Mademoiselle Christina de Mircea Eliade

Publié le par Walpurgis

Roman fantastique

Grand format

Edition : L'Herne

Date de parution : 1978

Nombre de pages : 282 pages

Egor, jeune peintre, fait un séjour au sein de la demeure familiale de Mme Mosco. Epris de la fille aînée Sanda, il déchante rapidement en sentant une atmosphère étrange imprégner la maison et ses environs. L'arrivée de Mr Nazarie, un archéologue, semble confirmer ses doutes lorsque celui-ci semble pris d'une peur étrange.

Pendant ma dernière année, j'ai beaucoup entendu parler de Mircea Eliade en cours d'anthropologie religieuse. ce n'est que plus tard que j'ai découvert qu'il avait écrit des romans. L'année dernière, je m'étais laissée emportée par La Nuit Bengali, un drame amoureux et cette année, j'ai choisi un roman fantastique inspiré du folklore roumain.

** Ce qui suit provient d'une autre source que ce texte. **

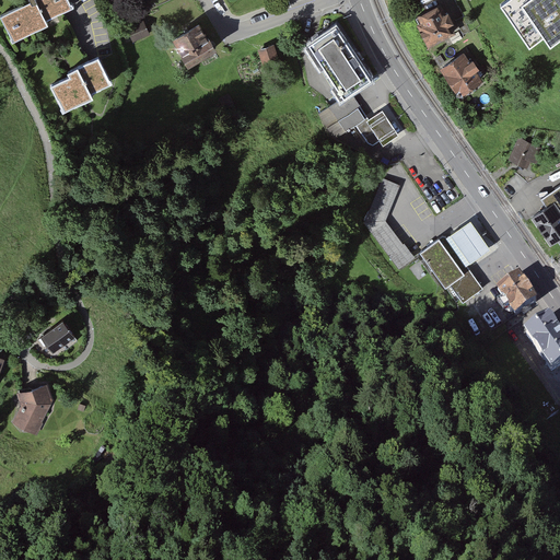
[(35,0),(3,16),(16,42),(49,25),(47,21),(72,9),(67,0),(35,0)]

Ce roman plutôt court est basé sur l'atmosphère pesante et le dévoilement progressif d'indices sur ce qui influence les habitants de la maison. Le lecteur vit les angoisses d'Egor et de Mr Nazarie qui ne comprennent pas leur malaise. On les accompagne sur les pistes du mystère en étant tout aussi perdus qu'eux. La réussite du roman est cette atmosphère très angoissante et obscure dans une région connue mondialement pour être le berceau des vampires. Eliade embrouille le lecteur et ses personnages masculins en utilisant à la fois la réalité et le rêve qui se mêlent inextricablement.

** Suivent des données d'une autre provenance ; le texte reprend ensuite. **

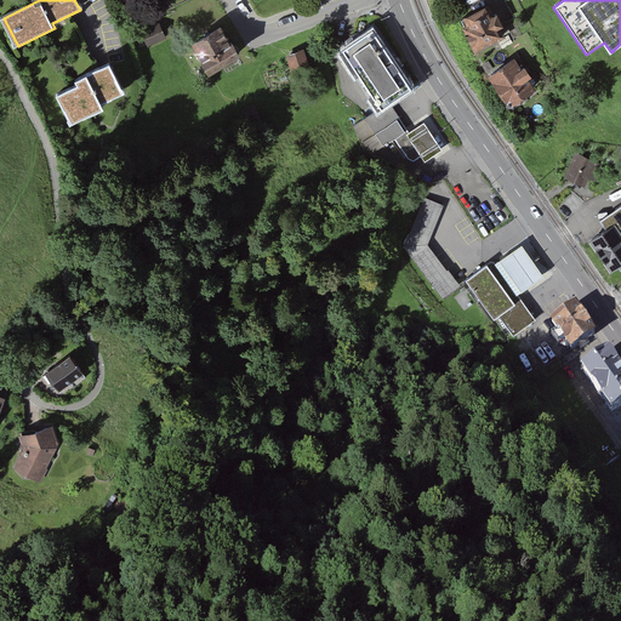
[(467,23),(461,26),(472,50),(507,33),(491,3),(463,16),(467,23)]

Face à Egor et le professeur Nazarie, un trio de femmes semble connaître la raison du malaise. Si les personnages de Mme Mosco et Sanda ne brillent pas par leur originalité, le personnage de Simona, une enfant, est  effrayant à souhait. Quant à Mademoiselle Christina, elle se révèle aussi séduisante que dangereuse. Ses apparitions font monter d'un cran l'angoisse. On regrettera toutefois le manque de scènes marquantes et trop de passivité chez les victimes.

Ce qui est agréable est l'écriture simple mais soignée utilisée par l'auteur. La plume est belle sans fioritures, ce qui rend la lecture aisée et appréciable.

En conclusion, même si j'ai été un peu déçue par le manque de moments forts, j'ai passé un bon moment. Je conseillerai plutôt, dans le même genre, Carmilla de Le Fanu.